## Aim of the task
Repeat every line below exactly as it reads.

*** Opening Supplied records ***

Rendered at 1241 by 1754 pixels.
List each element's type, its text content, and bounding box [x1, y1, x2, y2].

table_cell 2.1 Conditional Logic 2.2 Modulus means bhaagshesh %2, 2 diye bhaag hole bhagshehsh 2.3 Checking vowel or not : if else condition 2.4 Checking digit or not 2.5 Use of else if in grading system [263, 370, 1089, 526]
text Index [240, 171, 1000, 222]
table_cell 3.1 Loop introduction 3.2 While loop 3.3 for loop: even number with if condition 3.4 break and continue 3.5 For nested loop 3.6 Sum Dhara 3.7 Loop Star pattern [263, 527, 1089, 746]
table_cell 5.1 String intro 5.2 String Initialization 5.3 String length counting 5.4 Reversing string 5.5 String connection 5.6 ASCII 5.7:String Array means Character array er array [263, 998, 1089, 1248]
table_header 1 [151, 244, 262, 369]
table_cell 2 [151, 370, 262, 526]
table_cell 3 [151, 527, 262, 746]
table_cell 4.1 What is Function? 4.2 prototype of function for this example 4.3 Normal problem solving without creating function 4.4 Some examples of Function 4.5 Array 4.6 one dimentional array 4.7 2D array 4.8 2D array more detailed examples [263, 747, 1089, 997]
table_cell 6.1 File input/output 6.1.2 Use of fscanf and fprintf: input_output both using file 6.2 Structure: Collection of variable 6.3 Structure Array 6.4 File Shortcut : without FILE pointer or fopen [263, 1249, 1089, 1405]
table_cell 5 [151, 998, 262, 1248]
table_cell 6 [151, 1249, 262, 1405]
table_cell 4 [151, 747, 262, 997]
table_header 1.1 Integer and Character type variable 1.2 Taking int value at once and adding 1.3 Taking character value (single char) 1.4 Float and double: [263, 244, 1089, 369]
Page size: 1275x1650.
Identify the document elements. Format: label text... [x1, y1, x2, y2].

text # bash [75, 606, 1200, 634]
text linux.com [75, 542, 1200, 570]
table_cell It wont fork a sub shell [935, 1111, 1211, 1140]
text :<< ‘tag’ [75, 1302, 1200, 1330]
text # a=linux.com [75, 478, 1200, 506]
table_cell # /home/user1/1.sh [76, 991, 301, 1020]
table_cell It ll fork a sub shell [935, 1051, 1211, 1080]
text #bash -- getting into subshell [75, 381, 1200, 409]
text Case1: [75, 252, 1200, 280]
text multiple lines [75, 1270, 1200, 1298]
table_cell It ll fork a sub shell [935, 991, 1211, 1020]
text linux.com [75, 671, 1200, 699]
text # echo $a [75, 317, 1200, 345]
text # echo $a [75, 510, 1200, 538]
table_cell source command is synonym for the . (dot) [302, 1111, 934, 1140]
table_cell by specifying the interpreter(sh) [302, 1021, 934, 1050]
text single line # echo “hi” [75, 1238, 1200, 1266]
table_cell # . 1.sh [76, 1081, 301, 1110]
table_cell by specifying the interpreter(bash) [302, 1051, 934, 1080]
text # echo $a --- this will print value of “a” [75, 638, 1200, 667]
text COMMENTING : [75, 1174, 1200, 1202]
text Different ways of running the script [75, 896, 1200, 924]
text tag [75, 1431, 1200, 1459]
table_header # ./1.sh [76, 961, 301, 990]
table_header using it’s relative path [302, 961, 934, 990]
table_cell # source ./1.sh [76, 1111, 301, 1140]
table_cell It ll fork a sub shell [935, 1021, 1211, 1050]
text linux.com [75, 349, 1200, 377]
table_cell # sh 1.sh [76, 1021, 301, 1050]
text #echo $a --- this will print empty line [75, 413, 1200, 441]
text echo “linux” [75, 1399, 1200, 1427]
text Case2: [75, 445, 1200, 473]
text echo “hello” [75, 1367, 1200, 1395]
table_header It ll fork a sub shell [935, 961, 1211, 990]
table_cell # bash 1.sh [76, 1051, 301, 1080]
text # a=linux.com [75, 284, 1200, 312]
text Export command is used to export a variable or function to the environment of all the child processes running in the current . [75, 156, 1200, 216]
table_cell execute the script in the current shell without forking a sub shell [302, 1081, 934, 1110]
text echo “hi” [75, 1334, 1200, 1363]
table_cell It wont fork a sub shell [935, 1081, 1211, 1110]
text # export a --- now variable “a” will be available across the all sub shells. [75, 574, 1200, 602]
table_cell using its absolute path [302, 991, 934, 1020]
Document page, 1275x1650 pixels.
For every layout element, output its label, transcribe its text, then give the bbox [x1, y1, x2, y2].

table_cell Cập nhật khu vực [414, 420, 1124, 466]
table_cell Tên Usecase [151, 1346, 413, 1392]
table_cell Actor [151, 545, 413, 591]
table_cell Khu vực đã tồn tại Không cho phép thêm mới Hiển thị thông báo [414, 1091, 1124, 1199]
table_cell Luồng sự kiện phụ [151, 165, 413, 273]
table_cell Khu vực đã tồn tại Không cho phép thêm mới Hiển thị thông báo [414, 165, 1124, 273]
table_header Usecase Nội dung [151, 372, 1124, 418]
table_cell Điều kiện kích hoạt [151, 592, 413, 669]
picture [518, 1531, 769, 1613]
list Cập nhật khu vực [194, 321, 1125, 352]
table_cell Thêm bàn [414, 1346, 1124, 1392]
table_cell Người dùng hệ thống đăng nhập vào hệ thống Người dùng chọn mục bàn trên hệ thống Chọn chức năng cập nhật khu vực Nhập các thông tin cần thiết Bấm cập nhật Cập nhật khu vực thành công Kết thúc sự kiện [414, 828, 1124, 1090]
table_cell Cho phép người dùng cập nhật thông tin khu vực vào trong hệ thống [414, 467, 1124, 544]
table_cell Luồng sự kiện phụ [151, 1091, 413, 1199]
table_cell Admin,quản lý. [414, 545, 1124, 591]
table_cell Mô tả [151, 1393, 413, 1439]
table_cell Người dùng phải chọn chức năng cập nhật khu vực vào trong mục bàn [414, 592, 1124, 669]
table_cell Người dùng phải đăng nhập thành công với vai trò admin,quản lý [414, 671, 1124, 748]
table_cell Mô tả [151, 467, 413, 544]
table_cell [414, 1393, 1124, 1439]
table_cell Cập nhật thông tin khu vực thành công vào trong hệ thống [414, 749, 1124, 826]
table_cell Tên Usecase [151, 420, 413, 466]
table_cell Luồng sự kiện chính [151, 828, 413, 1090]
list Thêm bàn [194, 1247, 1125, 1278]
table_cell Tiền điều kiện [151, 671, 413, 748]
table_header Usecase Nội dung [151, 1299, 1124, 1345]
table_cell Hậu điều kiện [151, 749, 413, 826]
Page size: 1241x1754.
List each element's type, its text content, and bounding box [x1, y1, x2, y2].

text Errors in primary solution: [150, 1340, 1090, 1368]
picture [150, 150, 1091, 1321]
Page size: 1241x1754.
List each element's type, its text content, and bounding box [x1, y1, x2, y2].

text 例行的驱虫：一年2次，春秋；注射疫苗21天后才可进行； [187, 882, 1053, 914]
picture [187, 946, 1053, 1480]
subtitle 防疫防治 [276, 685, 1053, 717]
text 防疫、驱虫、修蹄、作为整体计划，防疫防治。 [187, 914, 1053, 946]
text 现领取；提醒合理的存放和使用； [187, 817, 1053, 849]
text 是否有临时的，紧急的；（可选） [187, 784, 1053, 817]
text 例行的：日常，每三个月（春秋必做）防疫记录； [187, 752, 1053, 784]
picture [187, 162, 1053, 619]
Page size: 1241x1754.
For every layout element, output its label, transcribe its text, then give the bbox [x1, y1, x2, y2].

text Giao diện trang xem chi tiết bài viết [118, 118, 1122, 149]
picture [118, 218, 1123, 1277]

*** Closing Supplied records ***

## Solution to the problem
Rendered at 1241 by 1754 pixels.
List each element's type, its text content, and bounding box [x1, y1, x2, y2].

table_cell 2.1 Conditional Logic 2.2 Modulus means bhaagshesh %2, 2 diye bhaag hole bhagshehsh 2.3 Checking vowel or not : if else condition 2.4 Checking digit or not 2.5 Use of else if in grading system [263, 370, 1089, 526]
text Index [240, 171, 1000, 222]
table_cell 3.1 Loop introduction 3.2 While loop 3.3 for loop: even number with if condition 3.4 break and continue 3.5 For nested loop 3.6 Sum Dhara 3.7 Loop Star pattern [263, 527, 1089, 746]
table_cell 5.1 String intro 5.2 String Initialization 5.3 String length counting 5.4 Reversing string 5.5 String connection 5.6 ASCII 5.7:String Array means Character array er array [263, 998, 1089, 1248]
table_header 1 [151, 244, 262, 369]
table_cell 2 [151, 370, 262, 526]
table_cell 3 [151, 527, 262, 746]
table_cell 4.1 What is Function? 4.2 prototype of function for this example 4.3 Normal problem solving without creating function 4.4 Some examples of Function 4.5 Array 4.6 one dimentional array 4.7 2D array 4.8 2D array more detailed examples [263, 747, 1089, 997]
table_cell 6.1 File input/output 6.1.2 Use of fscanf and fprintf: input_output both using file 6.2 Structure: Collection of variable 6.3 Structure Array 6.4 File Shortcut : without FILE pointer or fopen [263, 1249, 1089, 1405]
table_cell 5 [151, 998, 262, 1248]
table_cell 6 [151, 1249, 262, 1405]
table_cell 4 [151, 747, 262, 997]
table_header 1.1 Integer and Character type variable 1.2 Taking int value at once and adding 1.3 Taking character value (single char) 1.4 Float and double: [263, 244, 1089, 369]
Page size: 1275x1650.
Identify the document elements. Format: label text... [x1, y1, x2, y2].

text # bash [75, 606, 1200, 634]
text linux.com [75, 542, 1200, 570]
table_cell It wont fork a sub shell [935, 1111, 1211, 1140]
text :<< ‘tag’ [75, 1302, 1200, 1330]
text # a=linux.com [75, 478, 1200, 506]
table_cell # /home/user1/1.sh [76, 991, 301, 1020]
table_cell It ll fork a sub shell [935, 1051, 1211, 1080]
text #bash -- getting into subshell [75, 381, 1200, 409]
text Case1: [75, 252, 1200, 280]
text multiple lines [75, 1270, 1200, 1298]
table_cell It ll fork a sub shell [935, 991, 1211, 1020]
text linux.com [75, 671, 1200, 699]
text # echo $a [75, 317, 1200, 345]
text # echo $a [75, 510, 1200, 538]
table_cell source command is synonym for the . (dot) [302, 1111, 934, 1140]
table_cell by specifying the interpreter(sh) [302, 1021, 934, 1050]
text single line # echo “hi” [75, 1238, 1200, 1266]
table_cell # . 1.sh [76, 1081, 301, 1110]
table_cell by specifying the interpreter(bash) [302, 1051, 934, 1080]
text # echo $a --- this will print value of “a” [75, 638, 1200, 667]
text COMMENTING : [75, 1174, 1200, 1202]
text Different ways of running the script [75, 896, 1200, 924]
text tag [75, 1431, 1200, 1459]
table_header # ./1.sh [76, 961, 301, 990]
table_header using it’s relative path [302, 961, 934, 990]
table_cell # source ./1.sh [76, 1111, 301, 1140]
table_cell It ll fork a sub shell [935, 1021, 1211, 1050]
text linux.com [75, 349, 1200, 377]
table_cell # sh 1.sh [76, 1021, 301, 1050]
text #echo $a --- this will print empty line [75, 413, 1200, 441]
text echo “linux” [75, 1399, 1200, 1427]
text Case2: [75, 445, 1200, 473]
text echo “hello” [75, 1367, 1200, 1395]
table_header It ll fork a sub shell [935, 961, 1211, 990]
table_cell # bash 1.sh [76, 1051, 301, 1080]
text # a=linux.com [75, 284, 1200, 312]
text Export command is used to export a variable or function to the environment of all the child processes running in the current . [75, 156, 1200, 216]
table_cell execute the script in the current shell without forking a sub shell [302, 1081, 934, 1110]
text echo “hi” [75, 1334, 1200, 1363]
table_cell It wont fork a sub shell [935, 1081, 1211, 1110]
text # export a --- now variable “a” will be available across the all sub shells. [75, 574, 1200, 602]
table_cell using its absolute path [302, 991, 934, 1020]
Document page, 1275x1650 pixels.
For every layout element, output its label, transcribe its text, then give the bbox [x1, y1, x2, y2].

table_cell Cập nhật khu vực [414, 420, 1124, 466]
table_cell Tên Usecase [151, 1346, 413, 1392]
table_cell Actor [151, 545, 413, 591]
table_cell Khu vực đã tồn tại Không cho phép thêm mới Hiển thị thông báo [414, 1091, 1124, 1199]
table_cell Luồng sự kiện phụ [151, 165, 413, 273]
table_cell Khu vực đã tồn tại Không cho phép thêm mới Hiển thị thông báo [414, 165, 1124, 273]
table_header Usecase Nội dung [151, 372, 1124, 418]
table_cell Điều kiện kích hoạt [151, 592, 413, 669]
picture [518, 1531, 769, 1613]
list Cập nhật khu vực [194, 321, 1125, 352]
table_cell Thêm bàn [414, 1346, 1124, 1392]
table_cell Người dùng hệ thống đăng nhập vào hệ thống Người dùng chọn mục bàn trên hệ thống Chọn chức năng cập nhật khu vực Nhập các thông tin cần thiết Bấm cập nhật Cập nhật khu vực thành công Kết thúc sự kiện [414, 828, 1124, 1090]
table_cell Cho phép người dùng cập nhật thông tin khu vực vào trong hệ thống [414, 467, 1124, 544]
table_cell Luồng sự kiện phụ [151, 1091, 413, 1199]
table_cell Admin,quản lý. [414, 545, 1124, 591]
table_cell Mô tả [151, 1393, 413, 1439]
table_cell Người dùng phải chọn chức năng cập nhật khu vực vào trong mục bàn [414, 592, 1124, 669]
table_cell Người dùng phải đăng nhập thành công với vai trò admin,quản lý [414, 671, 1124, 748]
table_cell Mô tả [151, 467, 413, 544]
table_cell [414, 1393, 1124, 1439]
table_cell Cập nhật thông tin khu vực thành công vào trong hệ thống [414, 749, 1124, 826]
table_cell Tên Usecase [151, 420, 413, 466]
table_cell Luồng sự kiện chính [151, 828, 413, 1090]
list Thêm bàn [194, 1247, 1125, 1278]
table_cell Tiền điều kiện [151, 671, 413, 748]
table_header Usecase Nội dung [151, 1299, 1124, 1345]
table_cell Hậu điều kiện [151, 749, 413, 826]
Page size: 1241x1754.
List each element's type, its text content, and bounding box [x1, y1, x2, y2].

text Errors in primary solution: [150, 1340, 1090, 1368]
picture [150, 150, 1091, 1321]
Page size: 1241x1754.
List each element's type, its text content, and bounding box [x1, y1, x2, y2].

text 例行的驱虫：一年2次，春秋；注射疫苗21天后才可进行； [187, 882, 1053, 914]
picture [187, 946, 1053, 1480]
subtitle 防疫防治 [276, 685, 1053, 717]
text 防疫、驱虫、修蹄、作为整体计划，防疫防治。 [187, 914, 1053, 946]
text 现领取；提醒合理的存放和使用； [187, 817, 1053, 849]
text 是否有临时的，紧急的；（可选） [187, 784, 1053, 817]
text 例行的：日常，每三个月（春秋必做）防疫记录； [187, 752, 1053, 784]
picture [187, 162, 1053, 619]
Page size: 1241x1754.
For every layout element, output its label, transcribe its text, then give the bbox [x1, y1, x2, y2].

text Giao diện trang xem chi tiết bài viết [118, 118, 1122, 149]
picture [118, 218, 1123, 1277]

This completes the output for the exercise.